● **Task instructions**
Continue the forum post about giving each NUMA domain its own copy of kernel space, starting after its final sentence.
#### Selected excerpt ####
Hi,
Kemp wrote:Would you suggest the kernel be copied into each domain? I can imagine this eating up a lot of RAM once the kernel starts growing in size, but it's the only way I can think of off-hand to avoid performance drains entering the kernel across domains.
Edit:
Actually that's a stupid idea, right? You'd have to enter the different copies depending which CPU you were running on, which I'd imagine could get quite complex and more than substitute for the performance penalties.
For my OS, "kernel space" is split into 2 parts - there's a "shared/global" part and a "domain specific" part.
The domain specific part contains a copy of every "kernel module" and all fixed kernel data (any kernel data that doesn't change after boot, like details for all CPUs, kernel API function tables, the GDT and IDT (the IDT doesn't change after boot for my OS), NUMA domain information, etc.
For a computer with N domains, there's N copies of the domain specific area (or N copies of kernel modules and N copies of the fixed kernel data). The domain specific area are all mapped into the same part of every address space. Because nothing in the domain specific area changes, kernel space looks identical from every CPU.
For the CPU's TLB, all pages in kernel space can still be marked as "global" because each CPU always sees the same pages in the domain specific area (another CPU might need have different TLB entries for the same area of kernel space, but that doesn't matter).
The only real problem is that if a process is shifted from one NUMA domain to another NUMA domain then the page directory entries used for the domain specific area need to be corrected (but processes don't get migrated to different NUMA domains often because it stuffs up all of the memory accesses in user-space, which would have been tuned to suit the old NUMA domain when they were allocated).
As for eating up lots of RAM, this would be a problem for a monolithic kernel - for e.g. if there's 64 NUMA domains then using 6 MB per domain wouldn't be too practical. My OS is a mico-kernel though...
For me, if every kernel module (physical memory manager, scheduler, messaging code, etc) is the maximum size of 128 KB and if I find a use for all of the 16 "kernel modules slot", and if the fixed kernel data area is also completely full, then for 32 bit systems it adds up to "16 * 128 + 660 KB" per domain and for 64 bit systems it adds up to "16 * 128 + 668 KB" per domain. On top of this there's one page table for 32 bit paging or 2 page tables for PAE or long mode.
#### Data ####
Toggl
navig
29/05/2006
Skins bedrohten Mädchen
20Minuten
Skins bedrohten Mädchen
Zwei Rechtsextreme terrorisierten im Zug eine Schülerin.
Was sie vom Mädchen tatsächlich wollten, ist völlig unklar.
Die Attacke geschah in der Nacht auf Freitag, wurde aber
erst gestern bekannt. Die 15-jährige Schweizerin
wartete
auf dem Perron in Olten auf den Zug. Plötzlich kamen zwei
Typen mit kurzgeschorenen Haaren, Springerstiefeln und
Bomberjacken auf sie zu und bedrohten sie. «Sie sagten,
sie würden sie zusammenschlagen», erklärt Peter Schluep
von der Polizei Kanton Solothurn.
####
● **Answer below**
This means the worst case is 2724 KB per domain for long mode, 2716 KB per domain for PAE and 2712 KB per domain for plain 32 bit paging. Fortunately, this worst case won't happen in practice - I only intend to use half of the "kernel module slots", each "kernel module" will only be about 20 KB and even if there is 255 CPUs (all in seperate domains) I won't fill all of the tables in the fixed kernel data area (I allowed for a lot of "what if" expansion space). In reality it's going to be around 512 KB per domain for a huge computer (255 CPUs with 128 NUMA domains), less than 200 KB per domain for a small computer (2 CPUs and 2 NUMA domains).
If I didn't have multiple copies, then one copy of this data would still need to exist somewhere (which is what happens for a computer that doesn't support NUMA, which is actually treated as a NUMA computer with one domain). This means that for a massive computer (255 CPUs with 128 NUMA domains) I'm looking at (roughly) a total of 63.5 MB extra, and for a small computer (2 CPUs and 2 NUMA domains) I'm looking at 200 KB extra.
Of course for that "massive computer", nothing has ever been manufactured that is this large, and everything that has been manufactured that comes slightly close has an equally huge amount of RAM. It's also worth pointing out that as systems become larger the cost of accessing RAM in other NUMA domains tends to become worse, and ways to avoid this become even more important to avoid scalability problems.
The other bonus for micro-kernels in a NUMA system is for the device drivers themselves, which can be assigned to (or confined within) the NUMA domain that is closest to the hardware devices. This means you don't end up with a device driver running in the context of an application in NUMA domain 0 trying to work with a device that is physically connected to NUMA domain 7. This speeds up access to the device and also minimizes the traffic between NUMA domains (which reduces contention on these "inter-domain" links).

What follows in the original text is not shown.